Toplum en çok kadınların, yoksulların, Kürtlerin ve gençlerin haklarının ihlal edildiğini düşünüyor. Toplumun yüzde 39’u Türkiye’de insanların en çok din veya mezhebinden dolayı ayrımcılığa uğradığını düşünüyor. Cinsiyetinden dolayı (yüzde 36), siyasi tercihinden dolayı (yüzde 33), etnik kimliğinden dolayı (yüzde 28), cinsel yöneliminden dolayı (yüzde 16) ayrımcılığa maruz kalındığı kanaatleri din ve mezhep ayrımcılığının ardından geliyor.
Yetişkin nüfusa dâhil her 100 kişiden 73’ü Türkiye’de insan hakları sorunu olduğunu düşünüyor.
Toplumun yüzde 56’sına göre siyasetçiler, yüzde 32’sine göre medya, yüzde 21’ine göre mahkemeler, yüzde 18’ine göre erkekler, yüzde 16’sına göre şirketler insan haklarını ihlal ediyor.
Toplumun yüzde 52’si insan hakları sorununun eğitim eksikliğinden kaynaklandığını düşünürken, yüzde 36’sı hukuk sistemindeki sorunları, yüzde 35’i siyasi yöneticilerin tutumunu insan hakları sorununun kaynağı olarak işaret ediyor.

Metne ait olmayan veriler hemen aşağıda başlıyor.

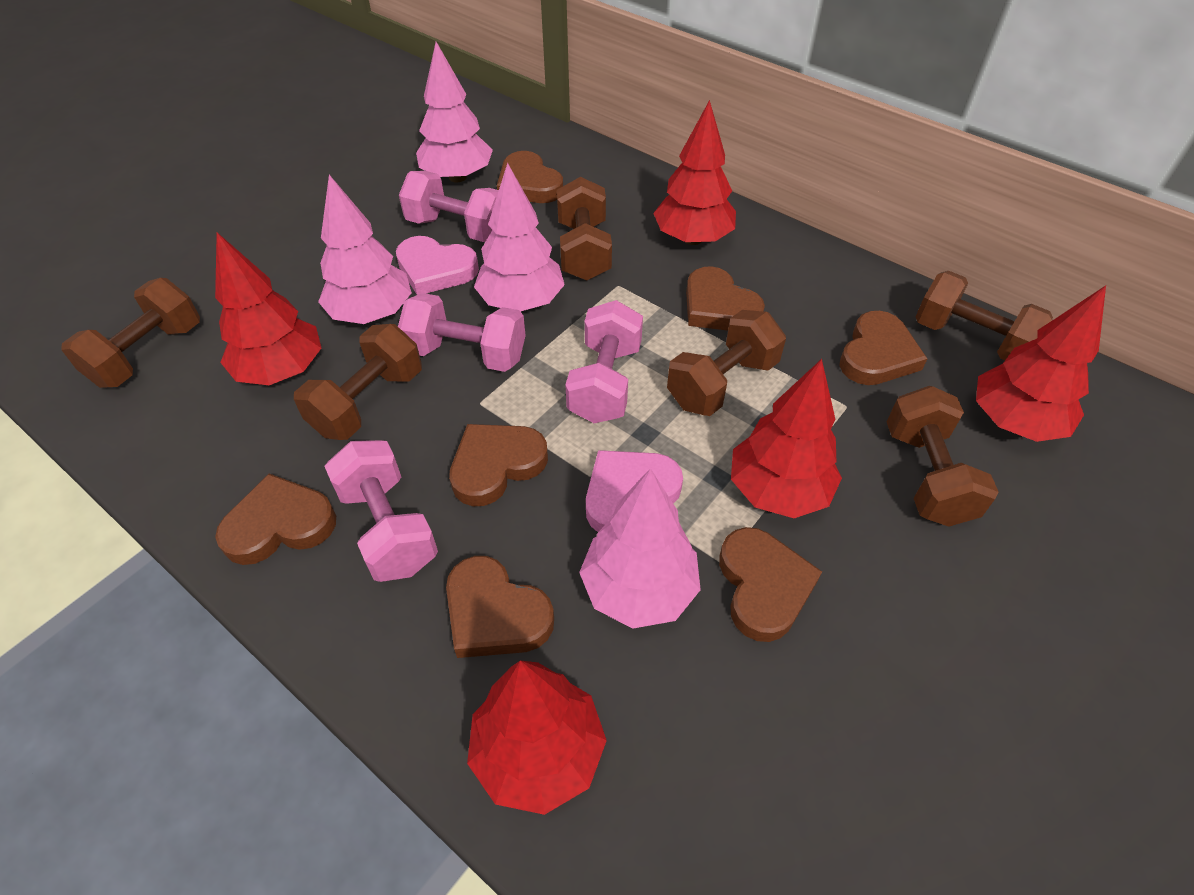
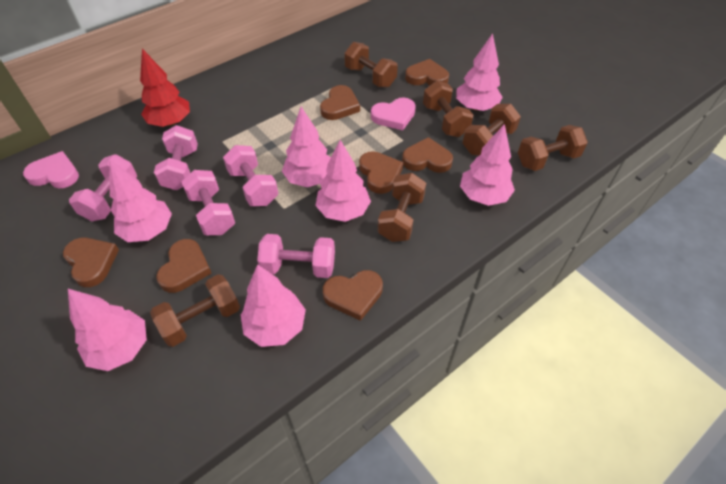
pink dumbbell: [325,440,438,582] [398,293,526,372] [399,171,499,242] [565,300,643,423] = 4 -> [69,154,137,221] [154,125,198,190] [181,170,235,235] [223,145,279,206] [257,234,335,278] = 5
pink tree: [318,175,412,324] [416,42,493,183] [474,163,565,312] [579,468,701,629] = 4 -> [68,289,147,371] [109,160,172,242] [241,264,306,347] [282,107,331,187] [315,140,371,222] [456,33,503,111] [460,124,515,206] = 7
red tree: [215,233,321,385] [467,660,607,815] [653,100,736,245] [731,359,842,518] [976,286,1106,442] = 5 -> [140,49,190,127] = 1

Devletin insan haklarını tanıması, koruması ve geliştirmesi konusunda 5 üzerinden bir not vermelerini istediğimizde, bugünün notu 2.7, yani zayıf. 2012 yılında bu karne notu 2.9 idi. Bir başka deyişle son 9 yılda bu konuda devlete iyi ve pekiyi not verenlerin oranı yüzde 35’ten yüzde 26’ya düşmüş gözüküyor.

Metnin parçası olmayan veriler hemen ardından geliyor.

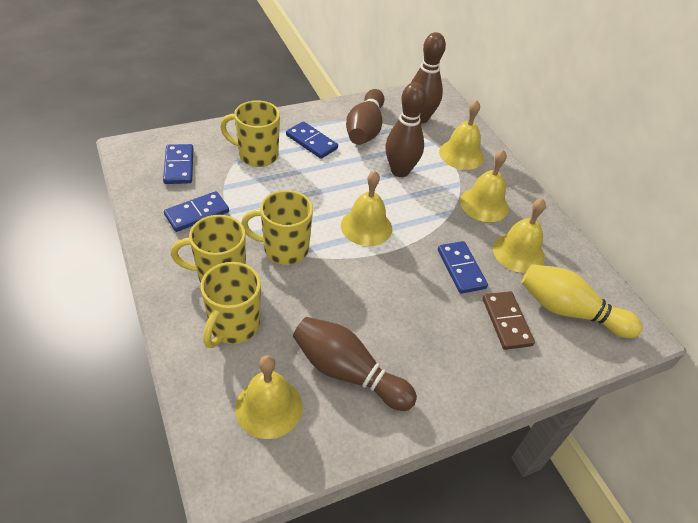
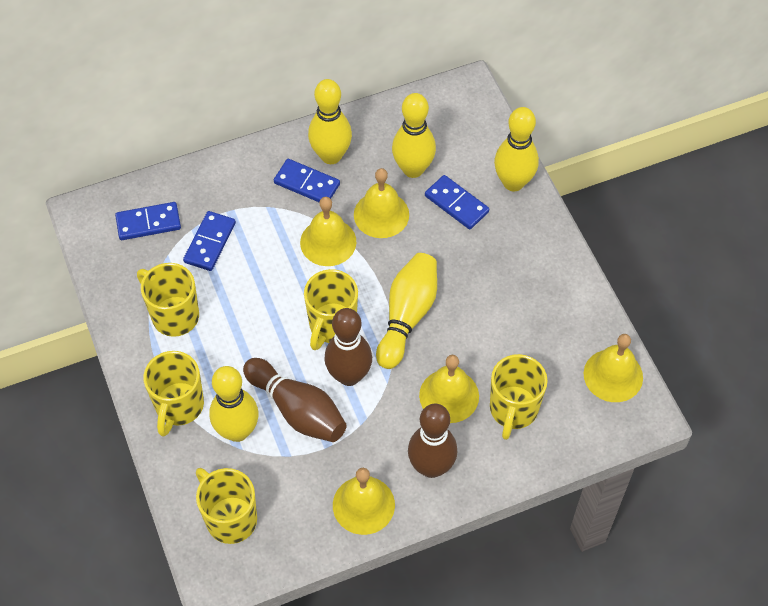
brown bowling pin: [293,317,417,411] [346,89,385,145] [385,82,426,177] [411,32,446,123] = 4 -> [243,358,347,442] [324,308,372,386] [408,404,458,478] = 3
brown domino: [483,291,535,350] = 1 -> none = 0
yellow bowling pin: [521,264,643,338] = 1 -> [209,366,259,442] [308,79,352,164] [376,253,437,369] [392,93,436,178] [494,107,539,192] = 5
yellow mug: [171,215,246,283] [201,262,261,348] [220,100,280,167] [241,190,313,265] = 4 -> [137,263,199,337] [143,351,204,437] [196,468,257,544] [304,269,358,350] [490,354,548,440] = 5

Adalet kavramının onlar için ne anlama geldiğini sorduğumuzda, ilk sırayı yüzde 65 oranıyla “herkesin dini, kökeni, cinsiyeti, fikri, ili, rengi ne olursa olsun eşit olması” alıyor.
Elbette araştırmanın içeriğinde burada not ettiğim noktalardan çok daha kapsamlı bulgular var. Bu araştırma en azından bana, toplumun yaşadıklarıyla ne denli değişmekte olduğunu da gösterdi bir kez daha.
Örneğin hiç gündemde olmamasına karşın 2012’de Kürtlerin ana dillerinde eğitim hakkı olmasını doğal görenler yüzde 25 iken, bugün ana dilde eğitim hakkının olmamasını insan hakları ihlali olarak yorumlayanlar yüzde 46. Ama bu değişime karşın meselenin ne denli ön yargıya ve siyasi engellere dair olduğunu gösteren bulgu da şu: Aynı toplumun Almanya’daki Türk çocukların Türkçe eğitim alamamalarını insan hakları ihlali olarak görme oranı da yüzde 66.
Birey mi yurttaş mı?
Bu da dâhil yaptığımız tüm araştırmalar toplumun birey olmak konusunda son derece gayretli ve arzulu ama yurttaş olmak konusunda ikircikli ve temkinli olduğunu gösteriyor. Bireysel sorunlarını çözmek konusunda mahir, bireysel hayatında toleranslı ve çoğulcu olan insanlar sokağa çıktıklarında ortak meseleler konusunda çözümsüz ve tedirginler. Ortak hayatın meselelerini çözmenin yolu hukuktan, kurumlardan ve kurallardan geçiyor. Bunları tesis etmenin aracı olarak siyaseti görüyor ve siyaseti işaret ediyorlar.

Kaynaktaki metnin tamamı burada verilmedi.